I Wish A Miracle
.
.
.
<Epilog>
.
“I will find you with the miracle that I have.”
.
.
.
Dua anak laki-laki mereka sudah tumbuh dewasa sekarang.
Doyoung kadang tidak percaya setiap kali dirinya melihat Jeno yang sekarang sudah kembali pada dekapannya.

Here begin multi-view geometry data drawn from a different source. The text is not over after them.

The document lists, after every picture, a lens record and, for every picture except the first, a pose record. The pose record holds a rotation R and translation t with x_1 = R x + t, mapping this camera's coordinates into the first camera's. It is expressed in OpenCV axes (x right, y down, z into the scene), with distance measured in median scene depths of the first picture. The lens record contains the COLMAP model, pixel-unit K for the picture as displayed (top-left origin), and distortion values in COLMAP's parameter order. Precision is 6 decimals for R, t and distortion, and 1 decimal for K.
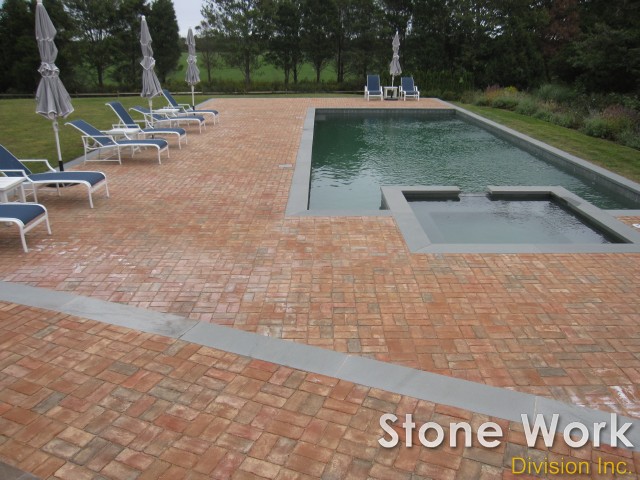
lens RADIAL K [[529.3, 0, 321.8], [0, 529.3, 239.1], [0, 0, 1]] dist [-0.082878, 0.044591]
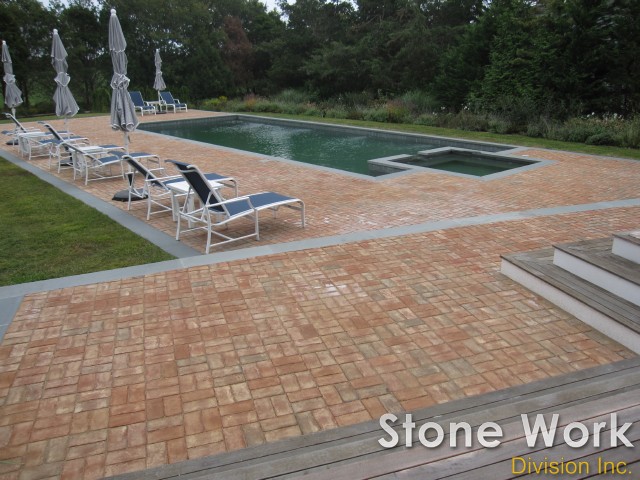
lens RADIAL K [[529.3, 0, 321.8], [0, 529.3, 239.1], [0, 0, 1]] dist [-0.082878, 0.044591]
pose [[0.759195, -0.209401, 0.616258, -0.317863], [0.228106, 0.972383, 0.049397, 0.000739], [-0.609583, 0.103070, 0.785993, 0.008223]]
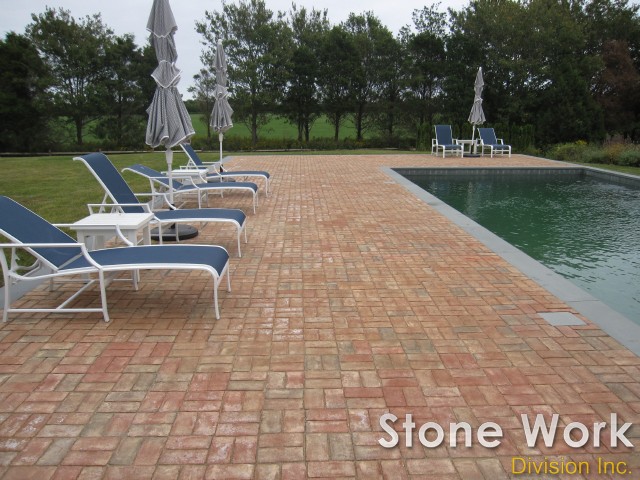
lens RADIAL K [[529.3, 0, 321.8], [0, 529.3, 239.1], [0, 0, 1]] dist [-0.082878, 0.044591]
pose [[0.999290, -0.011848, 0.035775, -0.108699], [0.015767, 0.993658, -0.111333, -0.068158], [-0.034229, 0.111818, 0.993139, 0.276442]]
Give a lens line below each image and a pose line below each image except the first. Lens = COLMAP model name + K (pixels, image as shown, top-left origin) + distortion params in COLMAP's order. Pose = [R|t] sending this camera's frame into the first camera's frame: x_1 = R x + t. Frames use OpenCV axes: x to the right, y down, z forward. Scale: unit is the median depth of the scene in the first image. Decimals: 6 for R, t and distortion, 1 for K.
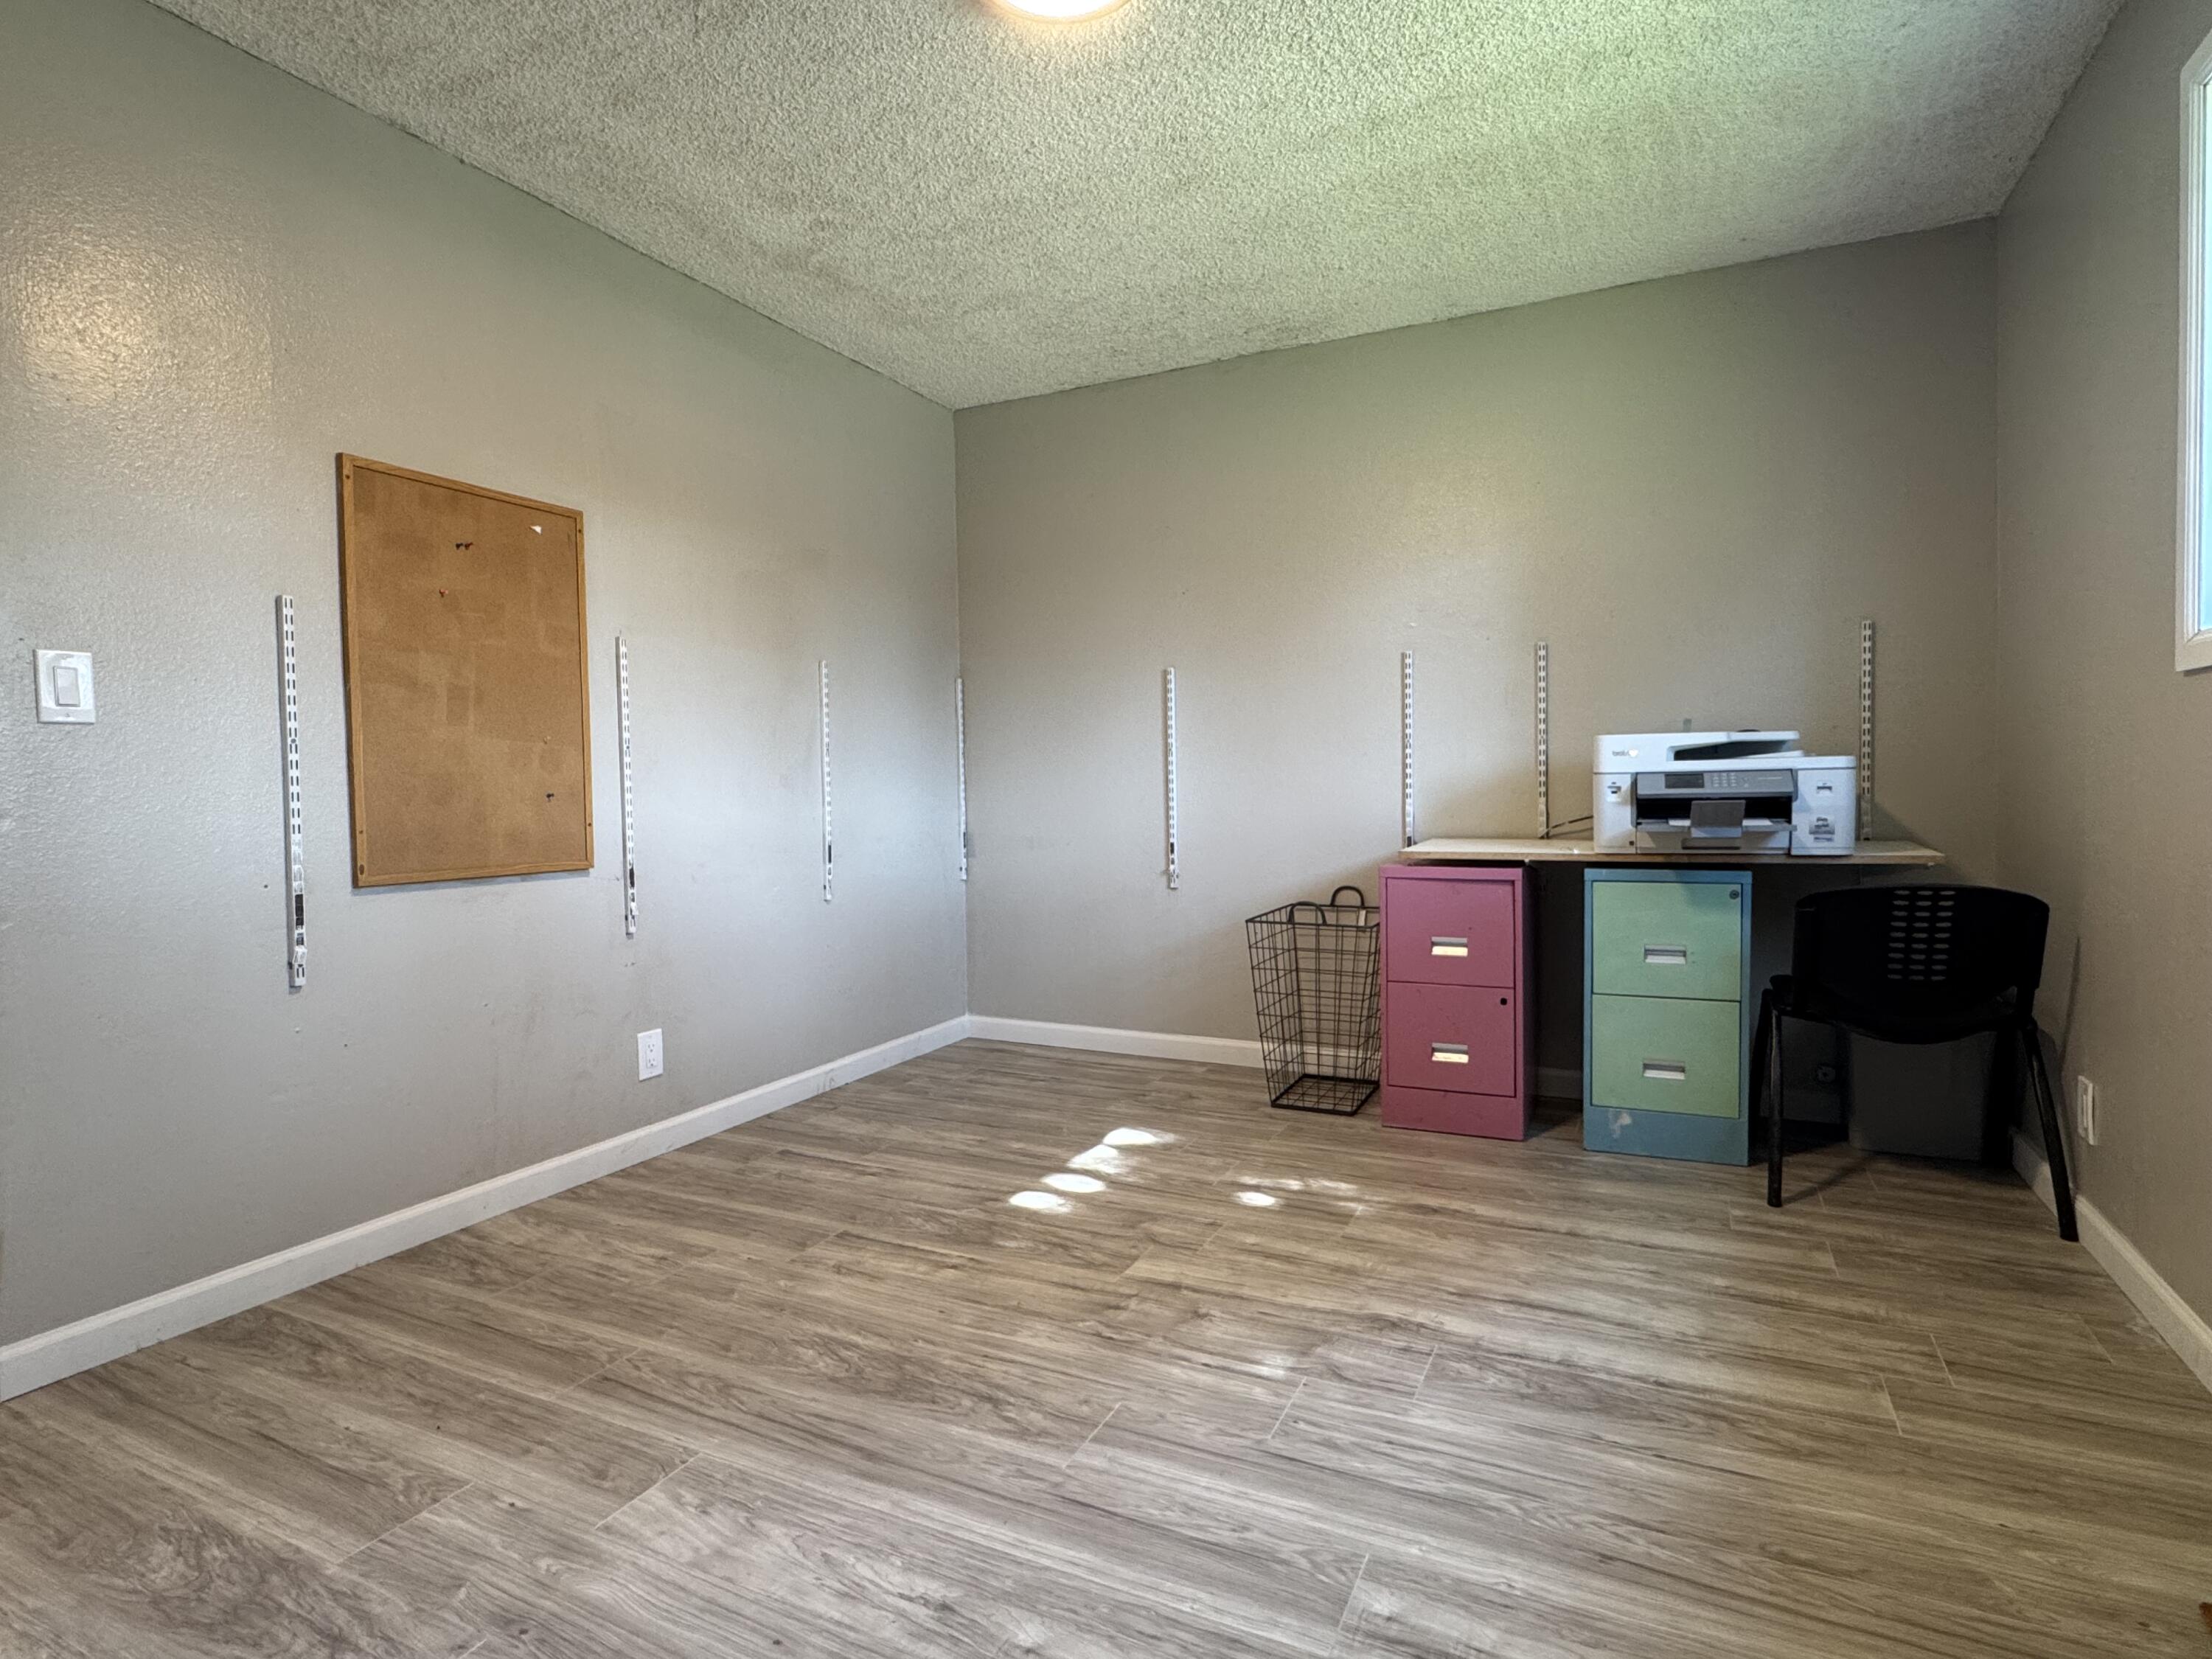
lens RADIAL K [[1136.4, 0, 1093.9], [0, 1136.4, 823.1], [0, 0, 1]] dist [-0.004252, 0.001482]
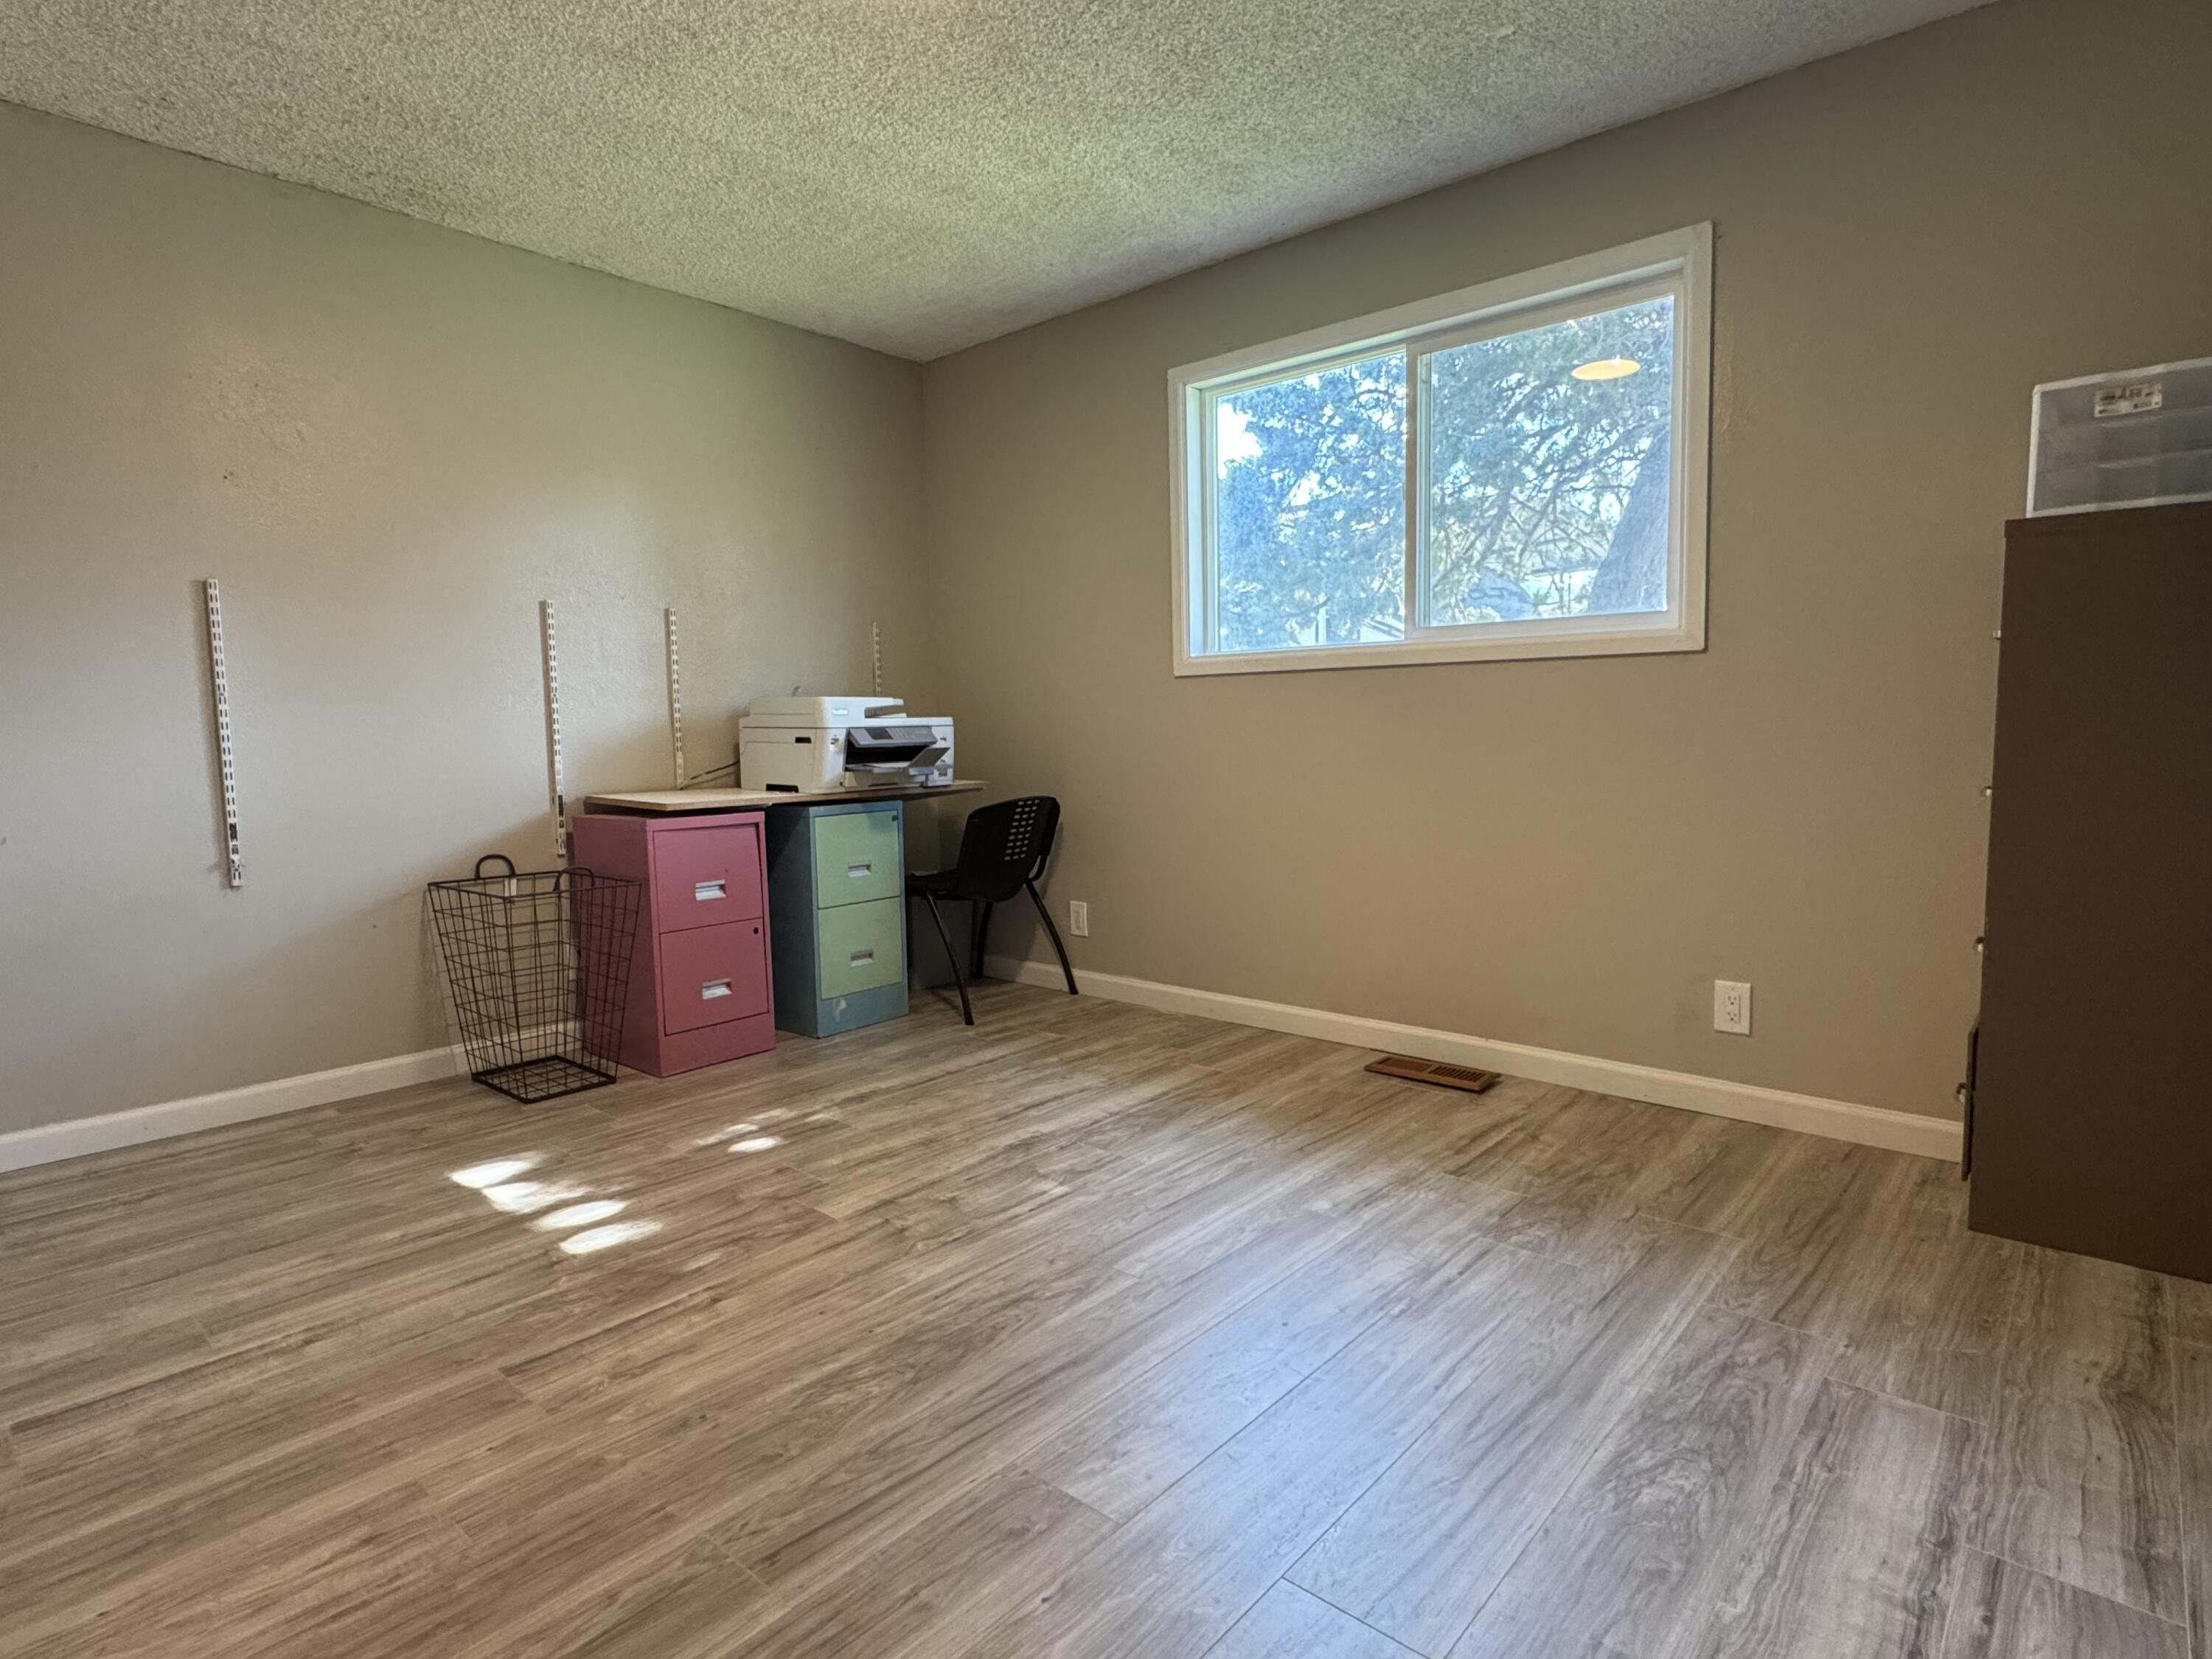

Anak yang waktu itu sangat tertutup, tidak terlalu banyak bicara, dan selalu penuh dengan luka itu sekarang tumbuh sebagai laki-laki kuat yang penuh dengan senyum.
Jeno-nya sudah terbuka pada setiap orang, senyum yang di wariskan Jaehyun padanya selalu terlihat di wajahnya yang tampan, selalu mendapatkan peringkat pertama di angkatannya dan pilihannya untuk bertunangan dengan Renjun tahun depan membuat Doyoung semakin bahagia.
Putra bungsunya yang belasan tahun hilang dan tidak ada dalam asuhannya, tumbuh menjadi seseorang penuh tanggung jawab dan mampu mengambil keputusan untuk pilihan hidupnya.
Sedangkan Mark… ahh, Doyoung sepertinya tidak perlu membicarakan si sulung, karena ketegasan Jaehyun benar-benar ada padanya.
Jika Jeno akan bertunangan dengan Renjun tahun depan, maka Mark dan Jaemin sudah menentukan tanggal pernikahan mereka. Tepatnya, setelah Mark lulus kuliah dan resmi bergabung di perusahaan bersama dengan ayahnya.
Entah kenapa Doyoung merasa sangat bahagia melihat keduanya kini ada dalam pandangan matanya, merawat mereka, mendengarkan cerita mereka, dan melihat mereka berdua tumbuh bersama-sama.
Meskipun dalam beberapa waktu ke depan, Doyoung, sebagai ibu dari Mark Jung dan Jeno Jung harus melepaskan keduanya untuk kehidupan mereka masing-masing.
.
.
.
“Sudah mendapat kabar dari Mark dan Jaemin?”
Doyoung mengalihkan atensi dari Tablet PC di tangannya dengan mengangkat kepala untuk menatap Jaehyun yang baru saja melayangkan satu pertanyaan. Ia mengangguk sebagai jawaban kemudian tersenyum saat suaminya itu sudah duduk di sampingnya dengan tangan yang melingkari pinggang. “Hm. Aku dengar mereka memutuskan untuk menambah liburan mereka selama dua hari.”
“Wow! Apa Paris semenyenangkan itu? Mereka bahkan betah liburan berdua disana padahal mereka belum menikah.”
Doyoung meresponnya dengan tawa ringan. Setelah menyimpan gadget di tangannya itu ke meja, dirinya mulai menyamankan diri untuk bersandar di bahu Jaehyun. “Kau lupa kalau kita dulu juga seperti itu?” Ia mendengus pelan. “Kau memaksaku pergi ke Tokyo di liburan semester. Ketika sudah waktunya pulang, kau malah menambah waktu liburan untuk lima hari ke depan. Siapa yang lebih parah? Kau atau anakmu?”
Yang bermarga Jung itu tertawa renyah. Iya, jika mengingat masa-masa itu, Jung Jaehyun memang seseorang yang hebat yang selalu membawa Doyoung keliling dunia untuk liburan semester mereka. Sangat pantas sebenarnya jika Mark sekarang memiliki sifat yang tidak jauh berbeda dengan ayahnya sendiri.